GIVEN EXERCISE 1: In the passage on electricity tariff reform below, condense the paragraph that begins "The lack of take-up of more cost reflective tariffs" into a short bulleted list that keeps its main facts.
GIVEN EXERCISE 2: Pick up the passage on electricity tariff reform below after its final sentence and keep writing.

This month, the Australian Energy Regulator (AER) fired a warning shot on the need for reform. Its recent decisions on Tariff Structure Statements indicate positive impacts won’t be achieved just by offering tariffs, without a more proactive strategy to migrate small customers to these tariffs. The AER recognises that more work needs to be done:
“it is vital that we see a substantial effort to accelerate the pace of network tariff reform in the next tariff structure statement period for all distributors.”
Many electricity distribution businesses already have some form of cost-reflective tariff available for small customers but these tariffs are usually only applied if a customer ‘opts in’ and assigned by the retailer. In Victoria, a State Government Order in Council was introduced last year preventing the assignment of customers to the cost reflective prices which COAG Energy Council has advocated, even where the customer retained the opportunity to ‘opt out’ to current tariff structures.
Under Opt In frameworks, the level of take-up by customers, reliant on enabling meters and subject to jurisdictional regulation, has been virtually non-existent.
The lack of take-up of more cost reflective tariffs is to the disadvantage of the community given evidence that suggests more cost reflectivity benefits customers over the medium to long term. In 2014, the AEMC estimated that 70-80% of all customers will have lower network charges as a result of cost-reflective network pricing, over the medium term[2]. AGL concluded that vulnerable customers are in fact more likely than other customers to benefit from cost reflective pricing once demand response is accounted for[3].

SOURCE EXCERPT:

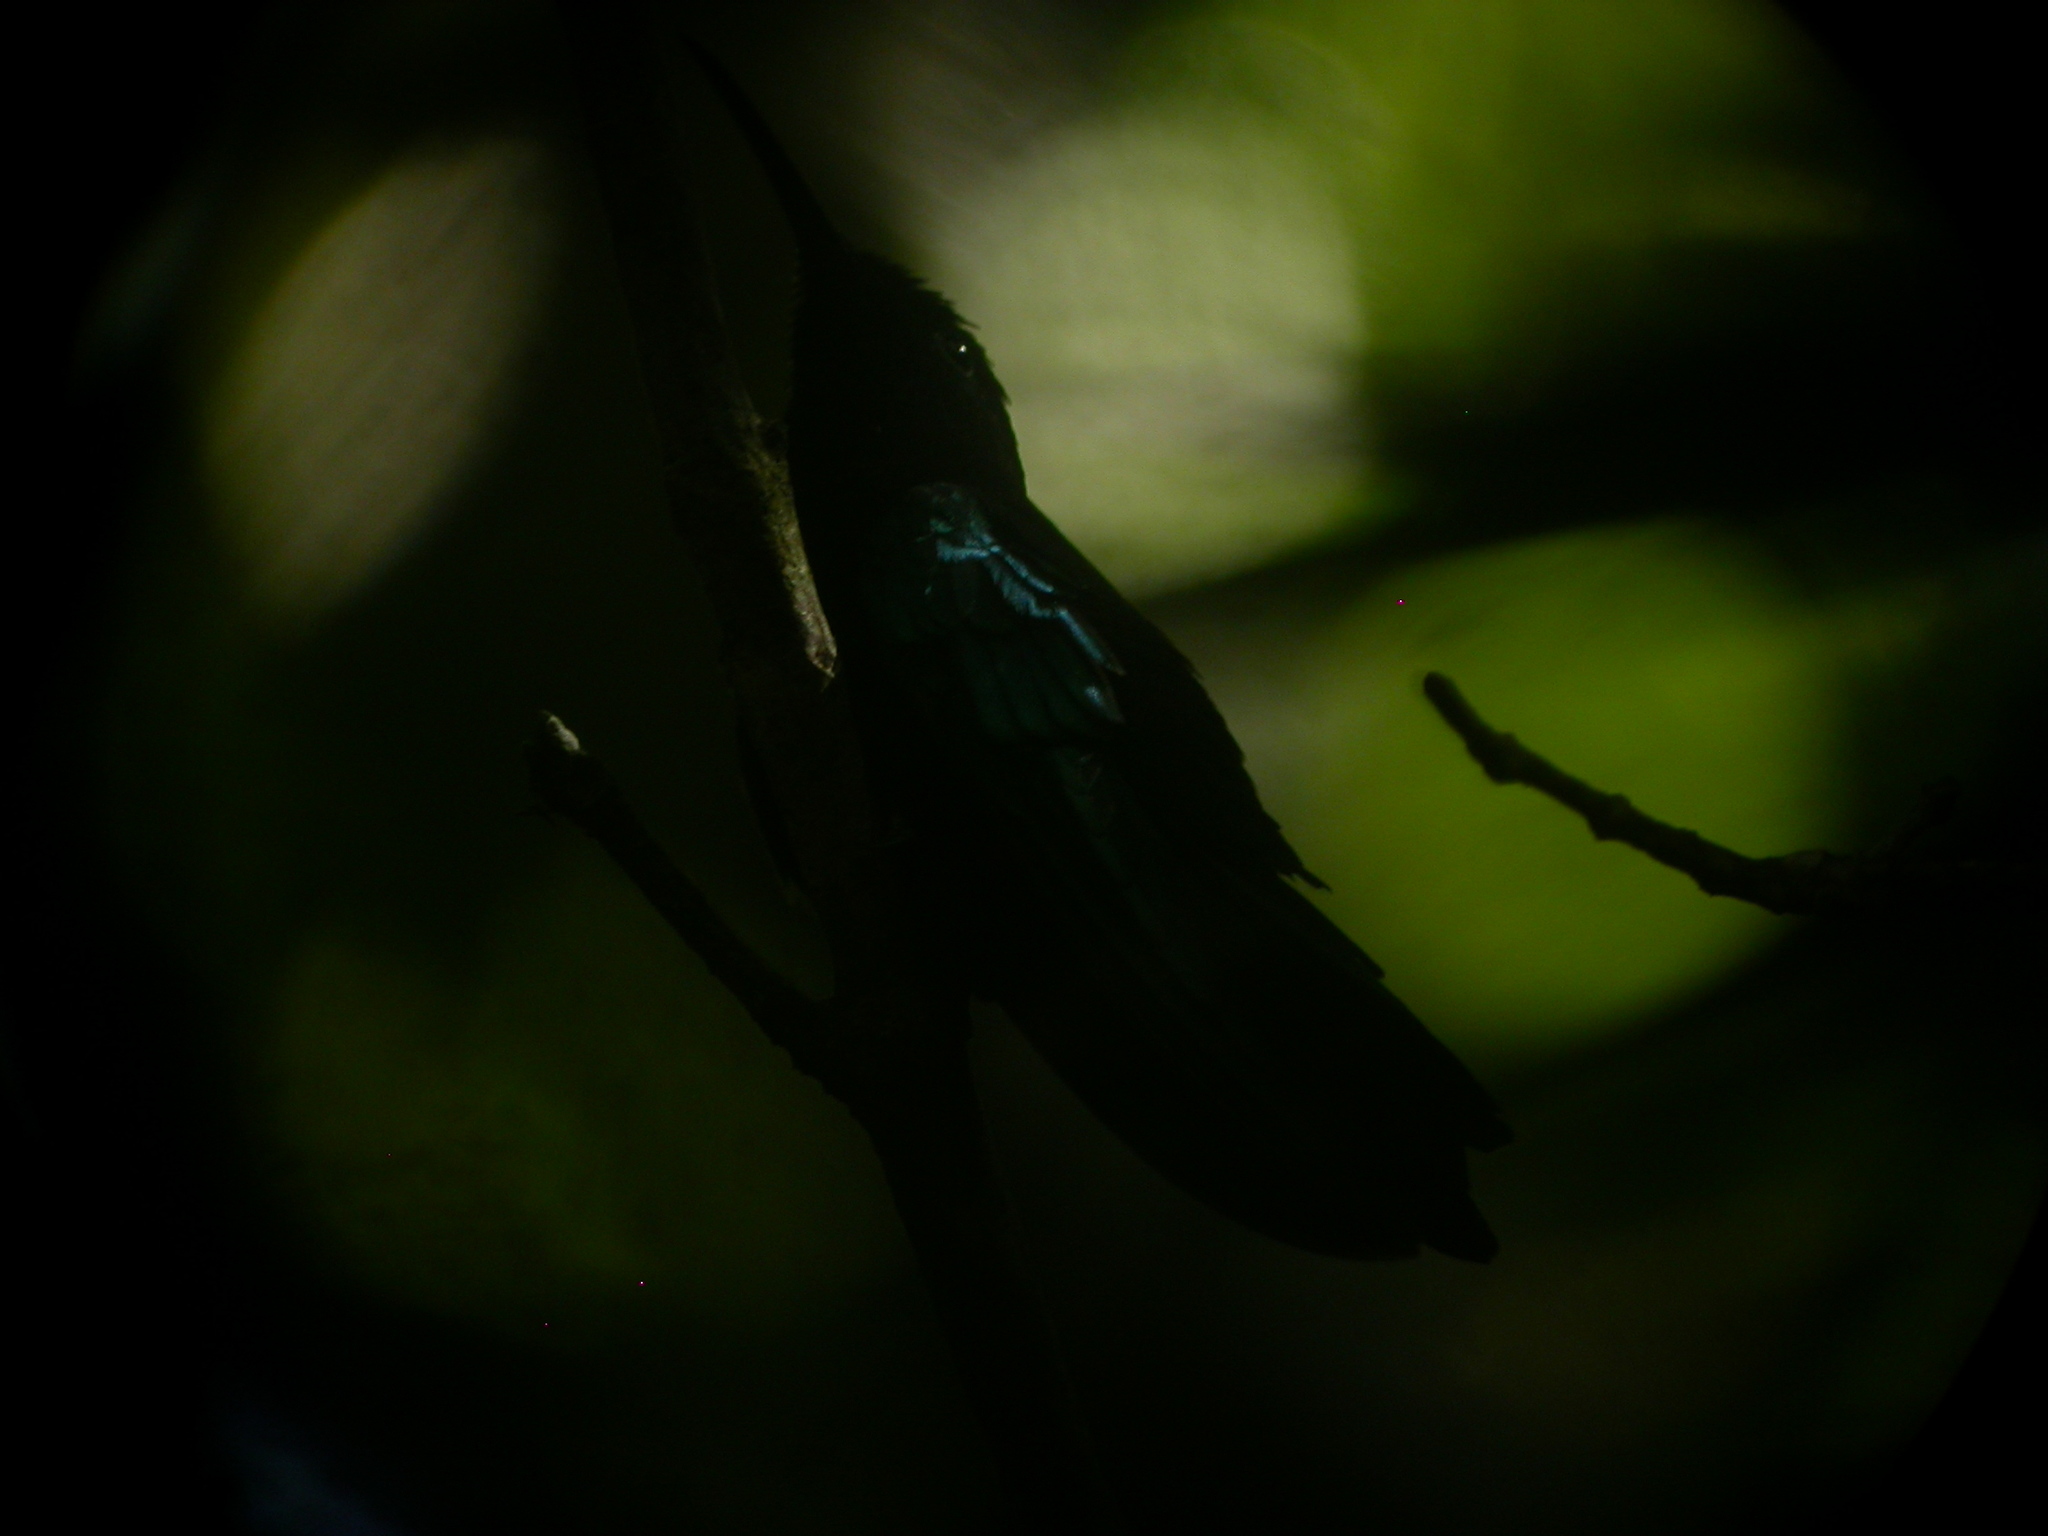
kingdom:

RESPONSE 1:
- Low take-up of more cost-reflective tariffs hurts the community, since evidence suggests greater cost reflectivity benefits customers over the medium to long term.
- In 2014, the AEMC estimated that 70-80% of all customers would pay lower network charges over the medium term under cost-reflective network pricing.
- AGL concluded that once demand response is accounted for, vulnerable customers are more likely than others to benefit from cost-reflective pricing.

RESPONSE 2:
The result of the current arrangements are that virtually all residential customers continue to be assigned to network tariffs that all stakeholders agree are inefficient, even though the option to migrate customers to more cost reflective tariffs has been available for years. Unless more direct action is undertaken, most residential customers are likely to be assigned to legacy tariffs for many years to come.
The impact of doing nothing
This lack of signal in the network tariff may partly explain why customers remain dissatisfied with the value for money proposition offered by energy services. Research undertaken by Energy Consumers Australia suggests that while there is broad satisfaction with the reliability of the service delivered, current pricing structures are masking cross-subsidies and adding unnecessarily to network costs. In its submission to the Finkel Review, Energy Consumers Australia noted:
“Consumers are increasingly becoming interactive participants in the energy market and are investing in technology to generate, store and ultimately trade electricity to manage their consumption and bills….While this disruption is very real, the defining experience for most residential and small business consumers in the energy market over the last decade has not been about technology or advances in service. The retail products in the market are mainly differentiated by discounts and payment options… Consumers continue to be charged for their electricity on a shared-use basis, masking cross-subsidies and in the long-term adding unnecessarily to the size of the electricity network…. What has changed is the price consumers are paying.”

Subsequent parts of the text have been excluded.